Capt George Gilbert Traherne
1867 - 5 August 1916
Roll No 1298

The son of Captain Traherne he married Elsie Juliette Fox in June 1907 and they lived at Coedarhydyflyn.

George served in the Indian Frontier 1888 – 1891 and the Boer War 1900 – 1902. He was killed in action in France and his grave can be found in the Warloy-Baillon Communal Cemetery in the Somme. A memorial exists in St Hilary Church.

June 1907 – “Yesterday of Captain George Gilbert Traherne, late Royal Artillery, younger son of Captain L. E. Traherne, late 60th Rifles, of Coedarhydyglyn. Glamorganshire, and Miss Elsie Juliette Fox, youngest daughter of the late Mr. George Fox, of Elmhurst Hall.”
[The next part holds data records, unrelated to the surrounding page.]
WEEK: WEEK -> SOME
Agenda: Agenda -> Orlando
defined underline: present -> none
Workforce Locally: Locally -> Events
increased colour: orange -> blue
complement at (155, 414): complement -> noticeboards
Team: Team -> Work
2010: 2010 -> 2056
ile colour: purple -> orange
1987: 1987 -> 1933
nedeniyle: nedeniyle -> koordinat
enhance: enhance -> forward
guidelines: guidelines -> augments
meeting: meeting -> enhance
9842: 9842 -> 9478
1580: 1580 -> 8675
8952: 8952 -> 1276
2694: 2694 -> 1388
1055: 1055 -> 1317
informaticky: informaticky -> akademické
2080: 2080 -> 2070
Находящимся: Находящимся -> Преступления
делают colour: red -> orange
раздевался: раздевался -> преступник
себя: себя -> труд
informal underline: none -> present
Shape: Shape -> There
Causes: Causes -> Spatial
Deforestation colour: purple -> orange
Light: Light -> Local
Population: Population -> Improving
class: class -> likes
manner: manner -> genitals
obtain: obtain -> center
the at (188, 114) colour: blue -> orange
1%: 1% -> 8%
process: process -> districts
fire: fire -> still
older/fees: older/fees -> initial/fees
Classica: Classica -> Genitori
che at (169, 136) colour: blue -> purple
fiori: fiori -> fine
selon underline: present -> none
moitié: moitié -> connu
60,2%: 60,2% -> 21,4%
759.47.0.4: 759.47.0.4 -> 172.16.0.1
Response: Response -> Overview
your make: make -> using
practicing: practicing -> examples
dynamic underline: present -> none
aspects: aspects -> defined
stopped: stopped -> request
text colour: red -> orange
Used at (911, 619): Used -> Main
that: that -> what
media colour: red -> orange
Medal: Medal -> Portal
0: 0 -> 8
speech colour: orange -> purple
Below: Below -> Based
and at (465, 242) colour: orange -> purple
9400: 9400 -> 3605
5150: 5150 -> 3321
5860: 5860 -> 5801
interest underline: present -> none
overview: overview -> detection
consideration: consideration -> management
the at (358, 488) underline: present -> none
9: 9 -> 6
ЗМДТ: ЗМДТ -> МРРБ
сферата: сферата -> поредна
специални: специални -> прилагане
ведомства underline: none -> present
Sir Cennydd George Traherne K.G., G.C.St.J., T.D., M.A., J.P
14 December 1910 - 26 January 1995
Roll No. 1561

The son of Llewellym Traherne, Cennydd was born on 14 December 1910 at Coedarhydyglyn, near Cardiff. He was educated at Wellington and Brasenose College, Oxford and trained as a barrister. In 1934 he married Olivera Rowena Binney. 

Cennydd served with the Royal Artillery and in 1942 was seconded to the military police. Later he was Deputy Assistant Provost Marshal in the 2nd Army and was early into France on D-Day. 

Unsuccessfully standing as a Tory candidate for Pontypridd in the 1945 elections, he was the Commissioner for South Wales Scouts and Chairman of the Cardiff Branch of St John’s Ambulance. 

He was made a Freeman on 17 May 1935 and a Trustee of the Town Trust in 1955. 

He was a Knight of the Garter (1970) and was Lord Lieutenant of Glamorgan from 1952 until 1974 when, in a unique appointment for Wales, he became Lord Lieutenant of the three counties of South, Mid and West Glamorgan with a Lieutenant serving under him for each county. He eventually retired from the post in 1985. Sir Cennydd died on 26 January 1995.